Answer these questions from the passage about darkness:
(a) What three colors make up the nighttime horror show?
(b) What does the speaker find when looking skywards?
(c) What do the Crone and the dark goddesses tell the speaker?

◆ Passage provided
□ □ □ □
In the darkness, the nightmares come. The things that scratch and chase, the feeling of unease and fear. The ghosts of the past, the pain and occasionally, death himself appear in the nightime carnivalesque horror show of black, grey and red. I fall and run and scream and yet I am never far ahead of my pursuers.
In the darkness, there is unfathomable sadness. I ride the waves of the dark seas, curled up and lonesome in my tiny vessel waiting the approach of an unseen shore. The cloak of depression wrapped tightly around myself, the only thing I know for sure to be real.
In the darkness, the bats fly through the blackened sky, silhouettes amongst the moon. Dogs bay in the distance, rustling in the bushes; a goblin or something worse lurks unseen and watching. And yet, when I look skywards, there among the all encompassing inky blackness of the sky; there are stars. Balls of burning gas light years away, bright beacons of hope.
In the darkness, I wind my way through the thorns and twisting paths to the land of the Crone and of the dark goddesses. Seeking wisdom and guidance. 'Do not fight the Dark', is all they say, 'for it has different lessons than those of Day.' I am comforted in this darkness and lean into in, letting it envelop me and breathing deeply, allow the truth of this place to overtake me.
□ □ □ □
◆ Stored entries
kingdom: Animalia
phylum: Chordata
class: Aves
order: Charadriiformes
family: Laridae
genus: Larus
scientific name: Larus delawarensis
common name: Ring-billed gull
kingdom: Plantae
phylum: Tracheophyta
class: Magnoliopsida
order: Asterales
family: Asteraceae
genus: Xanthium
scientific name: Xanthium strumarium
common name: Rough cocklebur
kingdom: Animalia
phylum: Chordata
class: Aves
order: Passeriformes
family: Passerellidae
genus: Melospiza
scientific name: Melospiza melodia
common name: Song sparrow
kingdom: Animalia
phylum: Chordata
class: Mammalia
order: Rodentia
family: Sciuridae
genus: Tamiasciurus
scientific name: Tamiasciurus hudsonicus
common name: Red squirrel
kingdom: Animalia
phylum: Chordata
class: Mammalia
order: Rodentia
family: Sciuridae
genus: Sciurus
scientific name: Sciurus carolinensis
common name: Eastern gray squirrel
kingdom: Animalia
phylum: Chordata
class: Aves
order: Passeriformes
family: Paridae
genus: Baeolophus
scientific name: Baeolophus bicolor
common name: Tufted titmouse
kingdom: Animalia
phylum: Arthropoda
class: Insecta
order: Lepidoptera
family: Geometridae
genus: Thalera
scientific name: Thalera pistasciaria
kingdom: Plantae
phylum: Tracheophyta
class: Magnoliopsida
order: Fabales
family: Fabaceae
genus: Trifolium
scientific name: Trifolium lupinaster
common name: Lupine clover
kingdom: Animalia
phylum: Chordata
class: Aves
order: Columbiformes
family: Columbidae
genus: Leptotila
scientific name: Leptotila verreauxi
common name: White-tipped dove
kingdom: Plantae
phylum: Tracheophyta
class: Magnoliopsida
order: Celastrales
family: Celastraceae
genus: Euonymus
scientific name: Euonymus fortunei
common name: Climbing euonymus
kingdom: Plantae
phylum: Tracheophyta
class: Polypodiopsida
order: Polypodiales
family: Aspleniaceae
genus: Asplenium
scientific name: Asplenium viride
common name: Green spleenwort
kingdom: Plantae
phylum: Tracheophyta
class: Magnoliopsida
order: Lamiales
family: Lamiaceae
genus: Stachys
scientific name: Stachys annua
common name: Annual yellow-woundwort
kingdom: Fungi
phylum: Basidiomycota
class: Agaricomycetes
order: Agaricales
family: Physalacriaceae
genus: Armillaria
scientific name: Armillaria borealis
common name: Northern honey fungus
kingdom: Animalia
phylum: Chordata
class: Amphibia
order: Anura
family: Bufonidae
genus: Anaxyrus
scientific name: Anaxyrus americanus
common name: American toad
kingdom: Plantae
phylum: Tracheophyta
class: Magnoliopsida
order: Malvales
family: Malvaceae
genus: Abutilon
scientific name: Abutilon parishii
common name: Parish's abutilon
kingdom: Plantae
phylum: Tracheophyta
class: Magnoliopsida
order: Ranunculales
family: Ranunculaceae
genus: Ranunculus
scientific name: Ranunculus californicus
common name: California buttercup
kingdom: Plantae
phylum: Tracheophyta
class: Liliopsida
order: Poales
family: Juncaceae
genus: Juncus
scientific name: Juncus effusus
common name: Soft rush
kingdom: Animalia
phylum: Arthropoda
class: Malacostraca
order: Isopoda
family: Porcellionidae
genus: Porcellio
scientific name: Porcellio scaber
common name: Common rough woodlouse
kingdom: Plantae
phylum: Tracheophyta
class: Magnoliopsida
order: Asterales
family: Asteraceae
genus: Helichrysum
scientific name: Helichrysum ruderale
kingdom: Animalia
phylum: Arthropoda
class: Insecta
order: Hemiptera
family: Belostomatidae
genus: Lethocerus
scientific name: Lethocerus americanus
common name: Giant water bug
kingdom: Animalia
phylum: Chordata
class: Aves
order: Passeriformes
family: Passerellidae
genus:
□ □ □ □
◆ Answer to this task
(a) Black, grey and red.
(b) Stars, which are described as balls of burning gas light years away and bright beacons of hope.
(c) "Do not fight the Dark," for it has different lessons than those of Day.